I accused Marilyn and Darrel of spoofing me with fake flowers and had to rub several of the stems and blooms between my fingers just to be sure.
Equally amazing was this trumpet vine. I believe this is the first bloom I have seen, although Darrel said it had bloomed last year. I stopped talking in mid-sentence to check out this one. Dr. Apps told me it is truly hardy to zone 6 and growing here doesn't do it justice, but he couldn't help himself and had to bring it from NJ when he moved home to WI.
He told me there is a selected cultivar name 'Morning Sun'. I can only imagine what this vine would look like covered in these blooms that look nothing like the campsis radicans grown almost invasively here.

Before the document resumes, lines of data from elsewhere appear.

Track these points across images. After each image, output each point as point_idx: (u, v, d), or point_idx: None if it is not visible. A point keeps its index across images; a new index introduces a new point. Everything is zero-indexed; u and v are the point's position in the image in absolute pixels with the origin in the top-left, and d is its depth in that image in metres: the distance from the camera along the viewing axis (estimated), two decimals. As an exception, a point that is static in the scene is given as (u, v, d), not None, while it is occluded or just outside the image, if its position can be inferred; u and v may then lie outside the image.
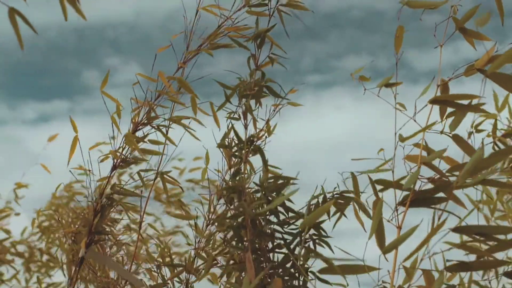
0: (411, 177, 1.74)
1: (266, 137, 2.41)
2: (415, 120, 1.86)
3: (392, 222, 1.79)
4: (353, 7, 1.86)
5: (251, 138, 2.38)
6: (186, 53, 2.46)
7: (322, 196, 2.17)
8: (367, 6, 1.86)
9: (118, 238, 2.69)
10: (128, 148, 2.49)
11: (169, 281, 2.45)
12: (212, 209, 2.46)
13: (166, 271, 2.48)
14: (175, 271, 2.45)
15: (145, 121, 2.47)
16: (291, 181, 2.25)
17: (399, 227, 1.79)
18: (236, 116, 2.40)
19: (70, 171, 3.28)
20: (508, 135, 2.18)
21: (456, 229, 1.62)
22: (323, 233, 2.20)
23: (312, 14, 2.35)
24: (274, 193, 2.22)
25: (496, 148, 2.09)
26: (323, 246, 2.21)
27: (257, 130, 2.41)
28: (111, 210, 2.54)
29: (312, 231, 2.21)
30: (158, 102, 2.46)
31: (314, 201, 2.17)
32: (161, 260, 2.51)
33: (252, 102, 2.42)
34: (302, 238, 2.18)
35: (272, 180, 2.27)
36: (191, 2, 2.43)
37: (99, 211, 2.51)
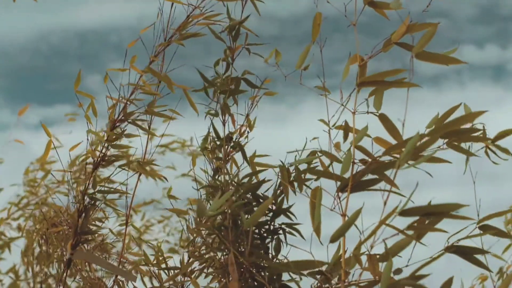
0: (345, 161, 1.69)
1: (248, 132, 2.35)
2: (343, 105, 1.82)
3: (335, 210, 1.74)
4: (357, 11, 1.81)
5: (230, 135, 2.32)
6: (156, 46, 2.43)
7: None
8: (371, 10, 1.81)
9: (104, 239, 2.66)
10: (108, 146, 2.47)
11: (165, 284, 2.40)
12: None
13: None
14: (170, 274, 2.40)
15: (122, 118, 2.44)
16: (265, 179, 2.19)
17: (344, 215, 1.73)
18: (213, 112, 2.34)
19: (51, 173, 3.25)
20: (498, 138, 2.08)
21: (403, 212, 1.53)
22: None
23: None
24: (250, 193, 2.16)
25: (489, 152, 2.02)
26: (294, 235, 2.16)
27: (237, 126, 2.35)
28: (95, 209, 2.51)
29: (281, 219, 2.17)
30: (134, 96, 2.42)
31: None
32: (156, 263, 2.46)
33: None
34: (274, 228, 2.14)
35: (247, 178, 2.21)
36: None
37: (82, 212, 2.49)
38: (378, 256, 1.67)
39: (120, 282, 2.54)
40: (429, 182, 1.61)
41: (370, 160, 1.73)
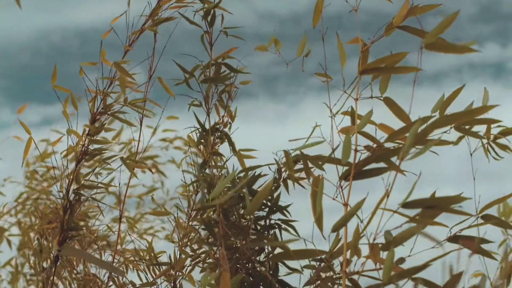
0: (344, 148, 1.63)
1: (230, 123, 2.31)
2: (346, 92, 1.75)
3: (337, 199, 1.69)
4: (358, 10, 1.76)
5: (216, 126, 2.27)
6: (129, 35, 2.37)
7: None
8: (372, 9, 1.76)
9: (96, 233, 2.64)
10: (88, 141, 2.42)
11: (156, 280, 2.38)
12: (192, 204, 2.38)
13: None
14: (161, 269, 2.37)
15: (102, 110, 2.40)
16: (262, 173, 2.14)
17: (346, 204, 1.68)
18: (197, 103, 2.28)
19: (35, 170, 3.21)
20: (503, 134, 2.06)
21: (405, 204, 1.50)
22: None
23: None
24: (245, 188, 2.11)
25: (490, 149, 2.00)
26: (289, 231, 2.13)
27: (220, 117, 2.31)
28: (81, 204, 2.47)
29: (278, 216, 2.13)
30: (111, 89, 2.38)
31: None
32: (148, 258, 2.43)
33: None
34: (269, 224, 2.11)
35: (243, 173, 2.16)
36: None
37: (68, 208, 2.44)
38: (380, 245, 1.63)
39: (115, 278, 2.51)
40: (428, 180, 1.57)
41: (374, 146, 1.68)
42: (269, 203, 2.10)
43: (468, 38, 1.52)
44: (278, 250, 2.08)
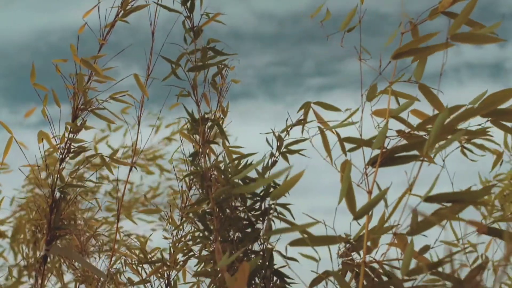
0: (380, 134, 1.58)
1: (222, 118, 2.28)
2: (380, 73, 1.69)
3: (361, 186, 1.63)
4: (358, 10, 1.71)
5: (205, 116, 2.22)
6: (102, 28, 2.35)
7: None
8: (370, 9, 1.70)
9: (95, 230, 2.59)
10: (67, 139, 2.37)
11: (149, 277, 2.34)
12: (185, 199, 2.36)
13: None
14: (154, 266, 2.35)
15: (82, 107, 2.34)
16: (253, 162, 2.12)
17: (370, 192, 1.63)
18: (185, 93, 2.24)
19: (19, 169, 3.18)
20: (472, 136, 2.04)
21: (427, 199, 1.48)
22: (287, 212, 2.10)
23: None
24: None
25: (465, 151, 2.04)
26: (284, 216, 2.10)
27: (210, 107, 2.27)
28: (67, 203, 2.42)
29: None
30: (89, 84, 2.35)
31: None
32: (142, 256, 2.42)
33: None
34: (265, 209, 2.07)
35: (235, 163, 2.14)
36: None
37: (54, 207, 2.39)
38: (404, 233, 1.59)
39: (114, 276, 2.50)
40: (427, 180, 1.54)
41: (407, 131, 1.64)
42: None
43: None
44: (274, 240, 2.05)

Other than the leaf structure and color, they seem to have nothing in common.
Darrel can never say too many good things about the calamagrostis Karl Foerster. He tells me their are, in his opinion, just about five really good grasses for the upper tier of the United States. This is one. He also really likes the panicum 'Dewey Blues'. 'Elijah Blue' the blue fescue is another he feels is good. He hasn't mentioned the others, but my choices would be the carex 'Ice Dance' and the miscanthus purpurea - purple flame grass. I also like the panicum 'Heavy Metal' because of its uniform seed heads. He grows northern sea oats in his yard for winter flower arrangemens, so a good bet he prefers that one over my preference for the miscanthus.
A couple daylilies from Dr. Apps' breeding program. I asked him their name. He would be miffed that I've forgotten, but they are too pretty to exclude.
Dr. Apps, daylily hybridizer and promoter, has often told me that gardeners that only grow daylilies are "boring", that they limit themselves and are missing out on the really vast experience of gardening.
Dr. Apps is not one of those people.